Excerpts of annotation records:
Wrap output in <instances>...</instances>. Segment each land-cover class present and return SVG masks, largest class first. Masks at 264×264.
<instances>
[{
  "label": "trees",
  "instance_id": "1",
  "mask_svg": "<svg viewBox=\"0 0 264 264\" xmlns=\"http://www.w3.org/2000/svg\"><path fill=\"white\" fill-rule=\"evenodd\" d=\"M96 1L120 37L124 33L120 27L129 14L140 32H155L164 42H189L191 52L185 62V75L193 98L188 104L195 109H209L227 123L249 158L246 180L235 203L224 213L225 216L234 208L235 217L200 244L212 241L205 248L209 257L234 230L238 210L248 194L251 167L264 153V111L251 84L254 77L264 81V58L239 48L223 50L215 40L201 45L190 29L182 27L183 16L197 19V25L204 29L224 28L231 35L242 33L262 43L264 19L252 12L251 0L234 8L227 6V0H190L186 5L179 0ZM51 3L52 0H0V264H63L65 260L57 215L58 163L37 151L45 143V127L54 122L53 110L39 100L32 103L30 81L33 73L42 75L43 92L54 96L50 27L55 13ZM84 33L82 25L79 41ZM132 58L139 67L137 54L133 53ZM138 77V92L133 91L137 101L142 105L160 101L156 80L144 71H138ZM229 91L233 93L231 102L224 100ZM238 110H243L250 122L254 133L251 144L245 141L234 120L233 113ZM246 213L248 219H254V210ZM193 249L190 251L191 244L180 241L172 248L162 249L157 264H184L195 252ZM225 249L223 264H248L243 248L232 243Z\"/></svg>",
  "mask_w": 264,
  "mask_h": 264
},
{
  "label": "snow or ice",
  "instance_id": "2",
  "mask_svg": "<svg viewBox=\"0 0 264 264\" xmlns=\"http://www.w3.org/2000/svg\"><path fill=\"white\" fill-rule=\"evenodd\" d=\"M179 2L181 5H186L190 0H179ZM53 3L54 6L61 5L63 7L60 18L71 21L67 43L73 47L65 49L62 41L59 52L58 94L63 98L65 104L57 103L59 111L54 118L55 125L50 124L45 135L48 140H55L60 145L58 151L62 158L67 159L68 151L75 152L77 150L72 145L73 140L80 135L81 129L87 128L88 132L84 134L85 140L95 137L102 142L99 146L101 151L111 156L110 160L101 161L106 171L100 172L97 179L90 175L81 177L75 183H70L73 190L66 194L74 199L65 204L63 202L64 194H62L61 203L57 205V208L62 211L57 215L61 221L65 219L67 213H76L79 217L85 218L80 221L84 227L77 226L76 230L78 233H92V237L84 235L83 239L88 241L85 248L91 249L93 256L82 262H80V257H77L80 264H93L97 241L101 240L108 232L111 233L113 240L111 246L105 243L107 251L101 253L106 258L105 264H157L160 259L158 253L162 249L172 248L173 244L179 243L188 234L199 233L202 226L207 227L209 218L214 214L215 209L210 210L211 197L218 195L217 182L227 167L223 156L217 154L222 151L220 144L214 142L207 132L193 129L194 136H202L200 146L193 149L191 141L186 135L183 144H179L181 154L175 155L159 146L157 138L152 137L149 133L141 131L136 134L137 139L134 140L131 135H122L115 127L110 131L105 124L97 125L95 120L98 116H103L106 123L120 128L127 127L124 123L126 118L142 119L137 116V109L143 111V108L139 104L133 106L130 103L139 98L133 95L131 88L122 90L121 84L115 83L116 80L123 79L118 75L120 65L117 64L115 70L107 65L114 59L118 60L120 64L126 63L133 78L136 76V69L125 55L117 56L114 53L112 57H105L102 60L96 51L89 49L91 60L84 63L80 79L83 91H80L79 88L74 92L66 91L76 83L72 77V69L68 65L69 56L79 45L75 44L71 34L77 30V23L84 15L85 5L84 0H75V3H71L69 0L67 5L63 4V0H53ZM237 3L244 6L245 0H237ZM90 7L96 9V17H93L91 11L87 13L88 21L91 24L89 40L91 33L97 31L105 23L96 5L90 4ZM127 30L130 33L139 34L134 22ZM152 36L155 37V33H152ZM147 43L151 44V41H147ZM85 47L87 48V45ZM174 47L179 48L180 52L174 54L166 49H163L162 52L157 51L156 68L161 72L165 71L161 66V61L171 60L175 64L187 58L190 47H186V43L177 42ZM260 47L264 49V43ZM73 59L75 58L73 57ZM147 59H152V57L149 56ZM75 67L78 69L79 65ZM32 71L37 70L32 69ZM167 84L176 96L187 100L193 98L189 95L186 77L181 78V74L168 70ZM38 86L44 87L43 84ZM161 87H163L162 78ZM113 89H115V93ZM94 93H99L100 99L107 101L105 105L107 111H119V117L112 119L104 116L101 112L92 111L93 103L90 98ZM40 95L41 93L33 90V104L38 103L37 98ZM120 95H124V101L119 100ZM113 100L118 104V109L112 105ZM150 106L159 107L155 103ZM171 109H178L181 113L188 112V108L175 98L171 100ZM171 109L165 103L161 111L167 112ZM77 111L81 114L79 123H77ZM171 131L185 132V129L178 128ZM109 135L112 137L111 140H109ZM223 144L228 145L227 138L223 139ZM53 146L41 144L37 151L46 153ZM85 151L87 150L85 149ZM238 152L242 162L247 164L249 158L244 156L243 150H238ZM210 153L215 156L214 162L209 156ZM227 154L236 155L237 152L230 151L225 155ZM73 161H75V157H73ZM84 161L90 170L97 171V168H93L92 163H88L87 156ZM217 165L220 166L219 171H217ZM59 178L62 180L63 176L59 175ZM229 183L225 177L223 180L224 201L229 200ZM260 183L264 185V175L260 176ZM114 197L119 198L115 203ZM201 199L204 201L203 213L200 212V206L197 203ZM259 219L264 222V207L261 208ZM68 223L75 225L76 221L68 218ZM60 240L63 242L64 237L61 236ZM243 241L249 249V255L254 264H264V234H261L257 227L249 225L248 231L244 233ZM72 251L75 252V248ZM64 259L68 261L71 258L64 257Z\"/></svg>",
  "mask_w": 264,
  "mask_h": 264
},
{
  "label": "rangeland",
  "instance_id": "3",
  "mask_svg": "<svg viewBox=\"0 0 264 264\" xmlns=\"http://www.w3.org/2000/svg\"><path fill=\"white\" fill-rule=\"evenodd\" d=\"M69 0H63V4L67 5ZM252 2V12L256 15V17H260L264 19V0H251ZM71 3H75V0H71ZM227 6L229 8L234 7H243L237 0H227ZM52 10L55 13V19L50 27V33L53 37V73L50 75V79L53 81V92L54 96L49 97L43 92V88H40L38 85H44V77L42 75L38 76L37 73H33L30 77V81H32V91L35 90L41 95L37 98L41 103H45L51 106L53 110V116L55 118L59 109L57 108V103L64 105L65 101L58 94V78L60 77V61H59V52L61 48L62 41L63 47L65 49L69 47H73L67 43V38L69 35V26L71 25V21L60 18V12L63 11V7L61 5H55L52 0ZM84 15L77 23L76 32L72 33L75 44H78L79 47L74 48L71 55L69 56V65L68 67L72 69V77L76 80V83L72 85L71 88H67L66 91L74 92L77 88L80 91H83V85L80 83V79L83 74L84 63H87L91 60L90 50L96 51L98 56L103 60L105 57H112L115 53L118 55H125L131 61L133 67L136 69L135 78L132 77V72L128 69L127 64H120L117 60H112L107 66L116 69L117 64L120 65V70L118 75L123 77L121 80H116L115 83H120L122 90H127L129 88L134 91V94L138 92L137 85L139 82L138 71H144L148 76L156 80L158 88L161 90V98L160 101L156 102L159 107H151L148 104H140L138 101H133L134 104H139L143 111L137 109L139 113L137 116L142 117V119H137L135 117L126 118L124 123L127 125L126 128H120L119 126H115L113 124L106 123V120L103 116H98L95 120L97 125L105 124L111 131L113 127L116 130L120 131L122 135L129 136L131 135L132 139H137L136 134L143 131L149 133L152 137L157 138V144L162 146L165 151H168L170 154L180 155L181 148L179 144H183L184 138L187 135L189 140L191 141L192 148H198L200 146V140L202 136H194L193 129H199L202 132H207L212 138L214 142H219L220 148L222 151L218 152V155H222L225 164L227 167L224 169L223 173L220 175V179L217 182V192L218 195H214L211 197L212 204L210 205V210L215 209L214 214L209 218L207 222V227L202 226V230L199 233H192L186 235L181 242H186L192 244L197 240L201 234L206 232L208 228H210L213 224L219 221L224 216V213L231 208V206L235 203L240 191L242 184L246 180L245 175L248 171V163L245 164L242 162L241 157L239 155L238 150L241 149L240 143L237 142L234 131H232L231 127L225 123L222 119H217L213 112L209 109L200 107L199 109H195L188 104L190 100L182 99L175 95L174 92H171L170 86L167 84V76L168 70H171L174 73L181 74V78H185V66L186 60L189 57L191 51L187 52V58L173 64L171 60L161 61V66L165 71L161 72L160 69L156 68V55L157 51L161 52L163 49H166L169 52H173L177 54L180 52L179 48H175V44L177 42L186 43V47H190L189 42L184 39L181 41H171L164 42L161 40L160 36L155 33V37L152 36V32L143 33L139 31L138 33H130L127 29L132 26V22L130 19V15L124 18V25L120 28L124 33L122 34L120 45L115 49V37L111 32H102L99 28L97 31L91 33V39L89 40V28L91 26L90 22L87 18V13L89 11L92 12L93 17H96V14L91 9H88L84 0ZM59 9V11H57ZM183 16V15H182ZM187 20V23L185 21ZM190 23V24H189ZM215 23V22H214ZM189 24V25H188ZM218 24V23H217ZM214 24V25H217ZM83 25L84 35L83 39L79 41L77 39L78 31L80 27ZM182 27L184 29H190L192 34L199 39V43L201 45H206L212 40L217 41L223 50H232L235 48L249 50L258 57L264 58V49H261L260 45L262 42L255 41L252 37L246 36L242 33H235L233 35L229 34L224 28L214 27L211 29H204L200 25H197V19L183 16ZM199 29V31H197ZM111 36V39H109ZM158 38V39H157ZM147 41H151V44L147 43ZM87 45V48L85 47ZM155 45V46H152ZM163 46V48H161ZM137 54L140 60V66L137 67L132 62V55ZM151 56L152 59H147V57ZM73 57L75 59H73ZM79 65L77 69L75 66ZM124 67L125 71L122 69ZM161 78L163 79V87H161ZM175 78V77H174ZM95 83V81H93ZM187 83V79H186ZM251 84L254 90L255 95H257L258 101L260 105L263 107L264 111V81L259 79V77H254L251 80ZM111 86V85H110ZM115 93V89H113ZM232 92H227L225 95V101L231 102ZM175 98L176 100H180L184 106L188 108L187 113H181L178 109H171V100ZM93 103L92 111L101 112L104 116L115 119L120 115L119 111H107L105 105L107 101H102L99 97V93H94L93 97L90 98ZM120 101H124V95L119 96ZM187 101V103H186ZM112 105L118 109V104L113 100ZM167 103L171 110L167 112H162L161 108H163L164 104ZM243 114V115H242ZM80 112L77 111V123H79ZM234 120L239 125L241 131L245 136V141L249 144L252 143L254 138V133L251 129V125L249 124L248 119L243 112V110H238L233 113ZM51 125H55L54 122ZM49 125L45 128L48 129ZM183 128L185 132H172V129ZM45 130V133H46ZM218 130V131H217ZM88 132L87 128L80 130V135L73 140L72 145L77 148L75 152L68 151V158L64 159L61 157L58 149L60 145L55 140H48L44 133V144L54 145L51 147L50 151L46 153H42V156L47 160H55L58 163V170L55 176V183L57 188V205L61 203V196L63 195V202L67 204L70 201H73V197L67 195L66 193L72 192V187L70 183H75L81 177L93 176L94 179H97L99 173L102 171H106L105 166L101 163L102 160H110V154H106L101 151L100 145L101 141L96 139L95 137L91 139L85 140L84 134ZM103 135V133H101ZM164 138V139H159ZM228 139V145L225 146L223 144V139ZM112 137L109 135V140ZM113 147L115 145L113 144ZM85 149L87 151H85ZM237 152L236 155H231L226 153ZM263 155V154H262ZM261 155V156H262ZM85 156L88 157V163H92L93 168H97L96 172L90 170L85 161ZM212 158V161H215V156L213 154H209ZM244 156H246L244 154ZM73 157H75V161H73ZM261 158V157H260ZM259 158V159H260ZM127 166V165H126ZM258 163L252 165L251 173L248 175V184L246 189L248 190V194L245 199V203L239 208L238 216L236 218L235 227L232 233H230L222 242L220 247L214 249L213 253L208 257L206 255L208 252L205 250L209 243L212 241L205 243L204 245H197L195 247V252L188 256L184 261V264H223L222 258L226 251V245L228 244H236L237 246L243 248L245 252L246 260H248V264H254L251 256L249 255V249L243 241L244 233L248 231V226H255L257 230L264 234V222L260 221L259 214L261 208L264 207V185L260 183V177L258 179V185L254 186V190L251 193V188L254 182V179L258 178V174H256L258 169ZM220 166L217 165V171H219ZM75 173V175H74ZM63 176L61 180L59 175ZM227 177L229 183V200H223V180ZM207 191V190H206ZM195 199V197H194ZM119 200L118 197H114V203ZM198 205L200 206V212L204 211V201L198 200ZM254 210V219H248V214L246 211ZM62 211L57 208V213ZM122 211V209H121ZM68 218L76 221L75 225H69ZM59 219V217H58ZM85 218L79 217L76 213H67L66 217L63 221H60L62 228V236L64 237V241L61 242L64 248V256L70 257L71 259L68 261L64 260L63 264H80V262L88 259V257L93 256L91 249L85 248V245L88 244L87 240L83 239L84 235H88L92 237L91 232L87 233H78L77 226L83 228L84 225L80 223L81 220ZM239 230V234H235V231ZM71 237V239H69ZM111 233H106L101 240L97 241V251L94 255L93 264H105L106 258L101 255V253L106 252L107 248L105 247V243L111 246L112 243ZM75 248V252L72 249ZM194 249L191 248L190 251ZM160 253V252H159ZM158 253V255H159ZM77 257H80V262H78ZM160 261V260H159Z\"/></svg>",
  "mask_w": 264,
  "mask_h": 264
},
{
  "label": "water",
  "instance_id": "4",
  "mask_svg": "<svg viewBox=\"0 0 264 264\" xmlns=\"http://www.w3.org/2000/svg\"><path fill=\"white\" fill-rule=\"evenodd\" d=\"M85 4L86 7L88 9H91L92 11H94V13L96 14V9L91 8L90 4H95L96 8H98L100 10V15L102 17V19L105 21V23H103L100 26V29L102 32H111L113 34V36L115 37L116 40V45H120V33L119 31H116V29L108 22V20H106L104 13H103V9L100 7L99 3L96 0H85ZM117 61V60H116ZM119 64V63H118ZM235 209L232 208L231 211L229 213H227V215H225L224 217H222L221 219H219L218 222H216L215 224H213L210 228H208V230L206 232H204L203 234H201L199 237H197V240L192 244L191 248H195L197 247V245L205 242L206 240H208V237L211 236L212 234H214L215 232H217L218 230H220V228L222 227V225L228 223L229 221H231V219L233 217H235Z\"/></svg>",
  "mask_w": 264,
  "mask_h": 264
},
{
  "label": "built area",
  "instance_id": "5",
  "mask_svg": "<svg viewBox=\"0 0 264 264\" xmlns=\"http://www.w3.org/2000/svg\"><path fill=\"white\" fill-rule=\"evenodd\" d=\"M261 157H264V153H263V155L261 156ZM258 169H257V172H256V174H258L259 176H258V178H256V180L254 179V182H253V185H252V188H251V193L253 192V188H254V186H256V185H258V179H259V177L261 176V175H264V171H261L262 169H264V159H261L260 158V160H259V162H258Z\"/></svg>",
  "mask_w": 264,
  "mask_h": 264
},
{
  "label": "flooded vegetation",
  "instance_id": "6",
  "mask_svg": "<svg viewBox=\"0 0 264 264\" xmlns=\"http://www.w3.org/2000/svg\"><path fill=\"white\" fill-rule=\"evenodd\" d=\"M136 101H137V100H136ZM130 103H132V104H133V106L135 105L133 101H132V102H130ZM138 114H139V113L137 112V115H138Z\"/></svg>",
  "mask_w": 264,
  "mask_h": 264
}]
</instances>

**Description of the task:**
Select each line of the entries above that contains the string "label", treating uppercase and lowercase as different.

**Result of this exercise:**
  "label": "trees",
  "label": "snow or ice",
  "label": "rangeland",
  "label": "water",
  "label": "built area",
  "label": "flooded vegetation",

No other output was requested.